In an earlier column, I talked about guys who believe that sexy bartender ladies are actually into them. It's depressing when a dude is so desperate for attention he thinks women who have full-blown economic incentives to be friendly and/or flirt are feeling a deep emotional commitment based on the way he gets drunk while sitting in a stool.
Now there's a man who knows how to drink his sadness in an attractive way.
But let's speak directly to these sexy ladies of the bar for a moment. I can't help but notice that some of the most friendly of you are also oppressively self-assured that all your patrons are dying to sleep with you. It's true, some of you are attractive. Some are genuinely nice. And I know you have to put up with pathetic men making lame attempts to get in your pants all day long. But not every dude is dying to jump you. First of all, some of us are married, some of us are gay and some of us only achieve orgasm while fantasizing about Elizabeth Montgomery in a three-way with both Dick York and Dick Sargent. But most importantly, some of you just really aren't all that. And I'm not "negging" -- that neat trick where guys put you down to destroy your confidence and then prey on you in your compromised state. And don't say "Yeah, but you'd still have sex if we let you." Well, of course we would. We're men. But that doesn't mean we're hitting on you.
At least personally, odds are I like my Jameson a lot more than I like you. Also, more in the market for a buyback than intercourse.
McDonald's makes mistakes. Y'know, simple stuff, like failing to hold the cheese or leaving out some fries. Once, they even gave me a bun that had no burger in it. But of all the mistakes they've made, there's something they never seem to do: give an extra Chicken McNugget.
That's pretty impressive, because I've seen some cashiers exhibiting what I would call less than exemplary counting skills. But no, they always get it right. And I'm sure of it because I always check (because I'm a very sexy man that everyone likes).
You have better odds of snapping a picture of Ronald McDonald snorting blow off Grimace's ass than getting an extra Chicken McNugget.
And Ronald's far too fast for that.
Customer service is a maze designed to help you lose. My wife's ASUS computer recently inexplicably died after 11 months, resulting in my spending literally 10-plus hours on the phone with customer service and mailing it to their service center no fewer than four times for repairs until it was ultimately replaced. (Oh, for those of you who are now saying "Get a Mac," I want you to know I'm on the way over to your mom's house to have sex with her right now. I have to make one stop first, though, to sodomize the moms of the people thinking "That's why I build my own computers.")
In any event, each time a nonworking computer showed up at my house, you'd think I'd have a story compelling enough to speak to a supervisor immediately. Not so. I called diplomatically; I called maniacally; I assumed every tone and temperament possible, and it just didn't matter.
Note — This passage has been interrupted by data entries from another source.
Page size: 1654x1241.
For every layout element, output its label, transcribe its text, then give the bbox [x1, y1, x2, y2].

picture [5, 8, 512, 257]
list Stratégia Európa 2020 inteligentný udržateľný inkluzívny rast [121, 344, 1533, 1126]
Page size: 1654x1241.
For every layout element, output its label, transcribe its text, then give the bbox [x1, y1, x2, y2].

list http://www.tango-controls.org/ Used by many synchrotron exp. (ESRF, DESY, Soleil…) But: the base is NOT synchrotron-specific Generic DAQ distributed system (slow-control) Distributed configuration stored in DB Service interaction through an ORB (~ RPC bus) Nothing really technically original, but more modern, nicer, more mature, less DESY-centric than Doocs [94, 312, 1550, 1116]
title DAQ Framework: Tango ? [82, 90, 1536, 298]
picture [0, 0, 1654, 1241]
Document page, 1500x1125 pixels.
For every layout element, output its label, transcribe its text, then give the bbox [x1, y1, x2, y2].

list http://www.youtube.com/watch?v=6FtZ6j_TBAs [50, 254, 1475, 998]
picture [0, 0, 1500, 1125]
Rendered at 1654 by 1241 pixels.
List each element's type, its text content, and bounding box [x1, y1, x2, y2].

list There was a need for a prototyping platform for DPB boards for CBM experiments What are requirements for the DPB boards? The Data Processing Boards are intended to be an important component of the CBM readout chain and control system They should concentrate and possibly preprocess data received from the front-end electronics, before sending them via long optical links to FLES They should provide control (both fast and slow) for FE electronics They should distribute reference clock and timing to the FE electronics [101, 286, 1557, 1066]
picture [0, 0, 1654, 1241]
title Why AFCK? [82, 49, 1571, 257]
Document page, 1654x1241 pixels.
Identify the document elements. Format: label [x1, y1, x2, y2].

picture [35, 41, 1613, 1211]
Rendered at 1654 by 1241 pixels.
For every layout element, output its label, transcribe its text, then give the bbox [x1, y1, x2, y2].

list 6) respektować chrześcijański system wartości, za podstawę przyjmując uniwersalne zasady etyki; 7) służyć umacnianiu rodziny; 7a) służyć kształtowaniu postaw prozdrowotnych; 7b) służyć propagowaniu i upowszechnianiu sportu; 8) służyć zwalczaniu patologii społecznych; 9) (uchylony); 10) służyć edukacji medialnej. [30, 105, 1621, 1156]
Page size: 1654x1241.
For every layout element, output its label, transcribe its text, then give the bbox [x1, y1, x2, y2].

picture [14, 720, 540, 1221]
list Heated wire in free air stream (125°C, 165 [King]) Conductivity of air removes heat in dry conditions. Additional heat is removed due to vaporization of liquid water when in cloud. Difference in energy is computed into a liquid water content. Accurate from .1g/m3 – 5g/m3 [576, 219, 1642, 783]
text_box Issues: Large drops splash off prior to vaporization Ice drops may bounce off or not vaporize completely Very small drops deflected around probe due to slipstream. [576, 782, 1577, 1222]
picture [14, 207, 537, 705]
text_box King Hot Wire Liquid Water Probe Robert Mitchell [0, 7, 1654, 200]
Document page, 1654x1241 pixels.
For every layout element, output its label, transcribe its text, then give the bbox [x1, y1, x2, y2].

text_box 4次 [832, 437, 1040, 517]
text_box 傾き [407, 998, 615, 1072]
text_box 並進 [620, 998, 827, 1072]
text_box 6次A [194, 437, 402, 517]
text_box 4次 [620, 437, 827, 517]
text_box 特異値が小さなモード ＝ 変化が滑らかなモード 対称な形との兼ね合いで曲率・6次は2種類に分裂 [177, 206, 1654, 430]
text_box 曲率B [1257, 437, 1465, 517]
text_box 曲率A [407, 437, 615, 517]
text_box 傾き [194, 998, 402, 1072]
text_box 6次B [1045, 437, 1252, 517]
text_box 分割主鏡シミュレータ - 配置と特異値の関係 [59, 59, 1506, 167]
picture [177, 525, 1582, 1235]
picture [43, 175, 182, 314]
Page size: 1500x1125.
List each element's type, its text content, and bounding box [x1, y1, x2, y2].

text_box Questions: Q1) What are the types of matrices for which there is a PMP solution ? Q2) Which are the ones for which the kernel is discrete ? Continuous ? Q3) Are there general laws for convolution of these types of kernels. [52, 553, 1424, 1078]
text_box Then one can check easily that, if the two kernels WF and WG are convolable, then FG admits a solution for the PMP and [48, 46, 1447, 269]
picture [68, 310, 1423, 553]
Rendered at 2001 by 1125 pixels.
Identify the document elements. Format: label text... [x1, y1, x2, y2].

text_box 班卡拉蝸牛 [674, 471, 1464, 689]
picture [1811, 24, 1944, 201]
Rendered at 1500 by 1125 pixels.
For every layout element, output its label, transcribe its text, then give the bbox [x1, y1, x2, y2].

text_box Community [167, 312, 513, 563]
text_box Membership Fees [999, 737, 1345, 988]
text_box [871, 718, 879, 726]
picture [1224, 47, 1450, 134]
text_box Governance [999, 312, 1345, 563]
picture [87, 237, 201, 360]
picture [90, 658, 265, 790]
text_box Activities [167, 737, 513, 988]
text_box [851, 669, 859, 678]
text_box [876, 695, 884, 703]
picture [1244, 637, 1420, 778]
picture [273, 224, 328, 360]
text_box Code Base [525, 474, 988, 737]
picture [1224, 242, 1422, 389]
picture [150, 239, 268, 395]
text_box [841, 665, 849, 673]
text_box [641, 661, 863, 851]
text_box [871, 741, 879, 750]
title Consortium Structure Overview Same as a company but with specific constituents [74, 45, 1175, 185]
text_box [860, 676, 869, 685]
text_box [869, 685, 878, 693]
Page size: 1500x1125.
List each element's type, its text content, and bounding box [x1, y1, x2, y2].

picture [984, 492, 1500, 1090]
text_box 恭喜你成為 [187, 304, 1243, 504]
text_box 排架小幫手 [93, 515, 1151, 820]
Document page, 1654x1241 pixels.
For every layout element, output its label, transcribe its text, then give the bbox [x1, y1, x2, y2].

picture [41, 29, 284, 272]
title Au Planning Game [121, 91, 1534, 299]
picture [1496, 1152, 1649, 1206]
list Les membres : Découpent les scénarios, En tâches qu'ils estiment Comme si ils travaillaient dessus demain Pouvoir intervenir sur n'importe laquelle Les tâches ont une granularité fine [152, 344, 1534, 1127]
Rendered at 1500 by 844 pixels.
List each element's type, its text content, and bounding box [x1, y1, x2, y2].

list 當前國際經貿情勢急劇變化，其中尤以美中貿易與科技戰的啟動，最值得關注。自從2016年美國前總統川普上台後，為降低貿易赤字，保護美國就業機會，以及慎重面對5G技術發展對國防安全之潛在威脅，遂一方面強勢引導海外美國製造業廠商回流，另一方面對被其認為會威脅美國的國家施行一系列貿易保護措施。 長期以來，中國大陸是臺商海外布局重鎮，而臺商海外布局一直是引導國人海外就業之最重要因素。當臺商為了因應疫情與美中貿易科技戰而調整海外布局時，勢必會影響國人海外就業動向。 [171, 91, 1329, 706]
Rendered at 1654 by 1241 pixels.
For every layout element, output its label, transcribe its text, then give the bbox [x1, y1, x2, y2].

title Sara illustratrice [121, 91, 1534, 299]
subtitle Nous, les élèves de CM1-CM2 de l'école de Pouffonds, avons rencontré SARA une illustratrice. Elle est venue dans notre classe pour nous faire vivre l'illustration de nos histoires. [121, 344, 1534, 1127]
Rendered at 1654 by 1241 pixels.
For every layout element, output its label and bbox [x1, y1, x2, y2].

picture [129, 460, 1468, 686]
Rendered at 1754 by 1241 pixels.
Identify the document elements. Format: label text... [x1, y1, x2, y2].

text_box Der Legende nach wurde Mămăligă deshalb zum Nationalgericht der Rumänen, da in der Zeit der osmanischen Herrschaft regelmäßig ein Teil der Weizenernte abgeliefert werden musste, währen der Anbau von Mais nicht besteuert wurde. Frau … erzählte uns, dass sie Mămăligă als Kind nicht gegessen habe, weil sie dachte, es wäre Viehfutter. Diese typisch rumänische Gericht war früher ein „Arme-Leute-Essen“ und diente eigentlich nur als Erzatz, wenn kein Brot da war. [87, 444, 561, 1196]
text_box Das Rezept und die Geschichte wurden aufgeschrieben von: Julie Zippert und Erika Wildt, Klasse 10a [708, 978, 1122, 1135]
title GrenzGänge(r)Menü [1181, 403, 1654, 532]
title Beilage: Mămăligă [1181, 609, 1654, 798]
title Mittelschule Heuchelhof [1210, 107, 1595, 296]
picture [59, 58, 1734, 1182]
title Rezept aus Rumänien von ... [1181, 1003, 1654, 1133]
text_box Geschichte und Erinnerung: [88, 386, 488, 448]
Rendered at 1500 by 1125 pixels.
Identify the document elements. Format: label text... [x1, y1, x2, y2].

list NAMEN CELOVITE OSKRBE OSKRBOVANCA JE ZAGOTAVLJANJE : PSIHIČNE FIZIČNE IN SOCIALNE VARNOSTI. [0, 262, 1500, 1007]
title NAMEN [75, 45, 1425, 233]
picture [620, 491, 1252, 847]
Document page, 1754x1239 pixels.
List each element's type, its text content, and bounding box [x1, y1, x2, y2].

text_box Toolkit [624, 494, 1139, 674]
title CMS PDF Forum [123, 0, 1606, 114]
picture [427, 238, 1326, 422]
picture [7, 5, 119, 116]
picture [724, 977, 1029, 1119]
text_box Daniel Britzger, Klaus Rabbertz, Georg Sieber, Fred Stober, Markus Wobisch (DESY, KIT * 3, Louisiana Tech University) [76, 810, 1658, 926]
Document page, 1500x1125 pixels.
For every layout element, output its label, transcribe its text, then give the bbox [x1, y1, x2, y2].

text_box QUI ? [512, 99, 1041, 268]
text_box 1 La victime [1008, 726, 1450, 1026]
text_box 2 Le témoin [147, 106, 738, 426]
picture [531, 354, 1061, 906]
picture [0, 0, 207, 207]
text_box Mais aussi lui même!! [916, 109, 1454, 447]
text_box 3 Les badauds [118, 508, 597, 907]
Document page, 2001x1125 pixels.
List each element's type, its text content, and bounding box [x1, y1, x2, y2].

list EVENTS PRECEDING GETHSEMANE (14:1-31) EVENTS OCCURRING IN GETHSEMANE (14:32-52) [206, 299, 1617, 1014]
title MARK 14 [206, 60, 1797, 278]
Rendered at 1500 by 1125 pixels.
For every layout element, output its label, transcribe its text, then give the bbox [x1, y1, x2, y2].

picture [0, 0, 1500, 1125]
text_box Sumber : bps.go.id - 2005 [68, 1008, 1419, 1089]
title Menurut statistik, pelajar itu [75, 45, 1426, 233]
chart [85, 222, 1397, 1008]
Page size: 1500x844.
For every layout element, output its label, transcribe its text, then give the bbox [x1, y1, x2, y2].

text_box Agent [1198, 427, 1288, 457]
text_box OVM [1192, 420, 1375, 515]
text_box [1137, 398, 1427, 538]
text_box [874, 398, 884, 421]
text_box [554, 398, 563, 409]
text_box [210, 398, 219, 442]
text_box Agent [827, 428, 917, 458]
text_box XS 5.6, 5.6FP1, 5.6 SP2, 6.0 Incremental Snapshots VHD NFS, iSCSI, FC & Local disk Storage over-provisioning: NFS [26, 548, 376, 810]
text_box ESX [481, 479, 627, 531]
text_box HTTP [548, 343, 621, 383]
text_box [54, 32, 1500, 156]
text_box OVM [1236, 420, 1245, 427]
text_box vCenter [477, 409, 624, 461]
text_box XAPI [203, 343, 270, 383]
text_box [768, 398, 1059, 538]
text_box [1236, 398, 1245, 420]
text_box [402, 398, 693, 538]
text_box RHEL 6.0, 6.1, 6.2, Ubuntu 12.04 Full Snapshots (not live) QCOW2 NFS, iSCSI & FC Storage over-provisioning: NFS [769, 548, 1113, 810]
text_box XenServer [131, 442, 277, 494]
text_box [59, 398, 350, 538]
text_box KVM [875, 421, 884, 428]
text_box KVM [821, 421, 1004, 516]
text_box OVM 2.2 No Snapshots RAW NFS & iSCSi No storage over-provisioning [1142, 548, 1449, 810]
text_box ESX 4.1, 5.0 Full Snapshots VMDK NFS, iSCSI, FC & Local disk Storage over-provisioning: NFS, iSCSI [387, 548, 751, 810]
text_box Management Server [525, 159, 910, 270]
Each time I had to spend 15 minutes with someone pretending to be from America who took down my name, model number, work service order and complaints. They were the frontline of polite uselessness. An amenable buffer of inactivity. Friendly and ineffectual.
"How may I harm you?"
This is not a unique story. It reflects poorly on employees to get their supervisors involved. Meanwhile, only supervisors have the authority to actually accommodate significant grievances. So consumers are placed in the exhilarating position of being forced to talk to the people who can't help them while being kept from those who can. If you ever have a serious grievance and find a customer service person who will forward your call to a supervisor immediately, then chaos theory would dictate that that employee is also the Loch Ness Monster.